### PROBLEM REQUIREMENTS
Can you pull the passage from "Accounting Logs" up to and including "FTP or SCP." out of the event-logging text, copied word for word?

A particular event type can be generated by multiple managed objects within the system. At the point this throttling method is applied the logger application has no information about the managed object that generated the event and cannot distinguish between events generated by object "A" from events generated by object "B". If the events have the same event-id, they are throttled regardless of the managed object that generated them. It also does not know which events may eventually be logged to destination log-id <n> from events that will be logged to destination log-id <m>.

Throttle rate applies commonly to all event types. It is not configurable for a specific event-type.

A timer task checks for events dropped by throttling when the throttle interval expires. If any events have been dropped, a TIMETRA-SYSTEM-MIB::tmnxTrapDropped notification is sent.

 

Default System Log

Log 99 is a pre-configured memory-based log which logs events from the main event source (not security, debug, etc.). Log 99 exists by default.

The following example displays the log 99 configuration.

ALA-1>config>log# info detail

#------------------------------------------

echo "Log Configuration "

#------------------------------------------

...

        snmp-trap-group 7

        exit

...

        log-id 99

            description "Default system log"

            no filter

            from main

            to memory 500

            no shutdown

        exit

----------------------------------------------

ALA-1>config>log#

Accounting Logs

Before an accounting policy can be created a target log file must be created to collect the accounting records. The files are stored in system memory on compact flash (cf1: or cf2:) in a compressed (tar) XML format and can be retrieved using FTP or SCP.

### RECORDS PROVIDED
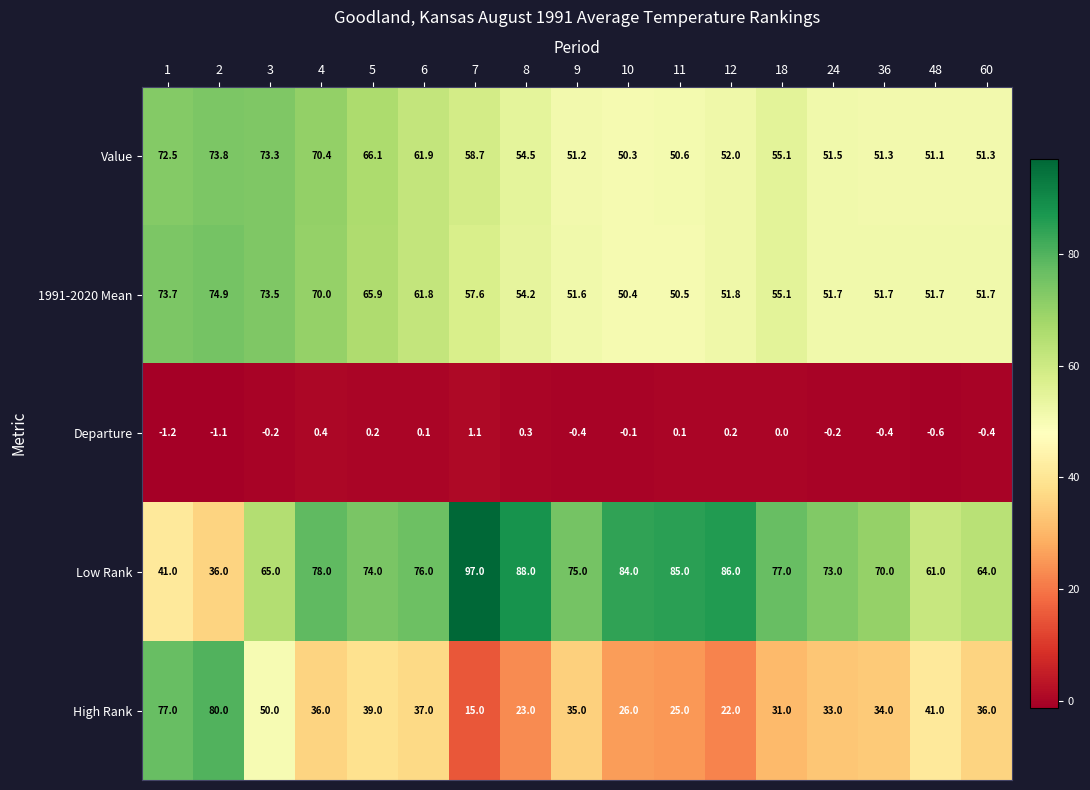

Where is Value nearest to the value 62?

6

==

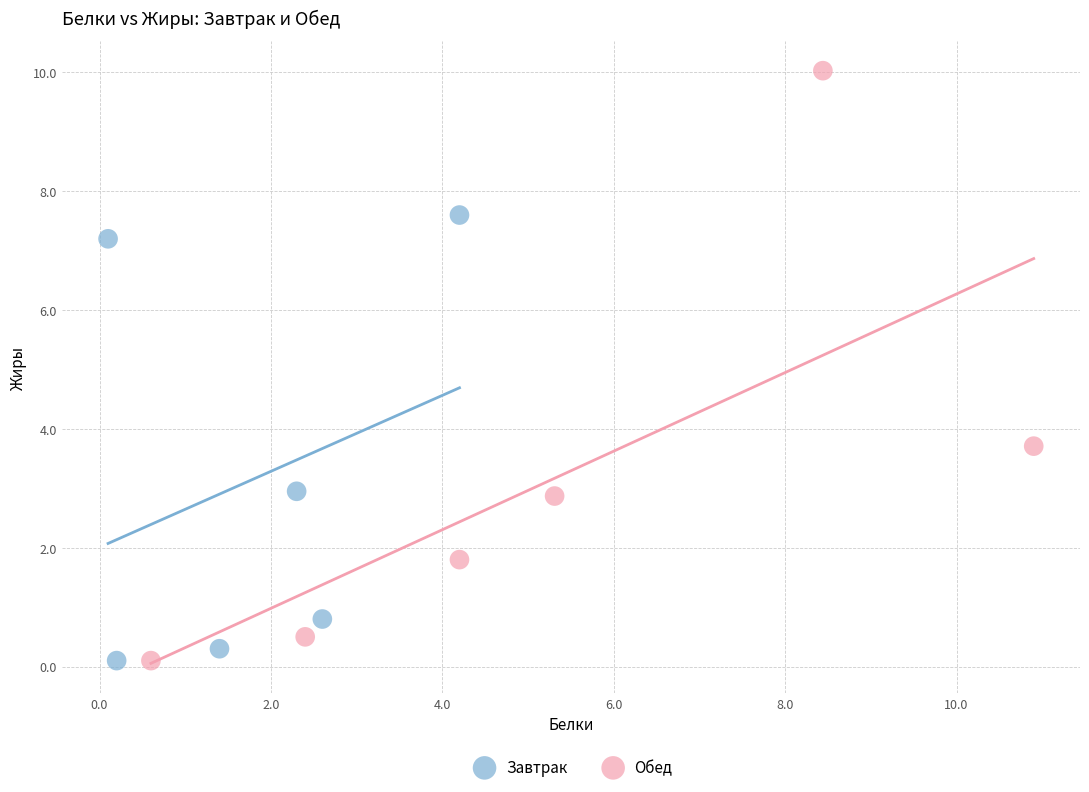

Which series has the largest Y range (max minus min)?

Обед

### THE ANSWER
Accounting Logs

Before an accounting policy can be created a target log file must be created to collect the accounting records. The files are stored in system memory on compact flash (cf1: or cf2:) in a compressed (tar) XML format and can be retrieved using FTP or SCP.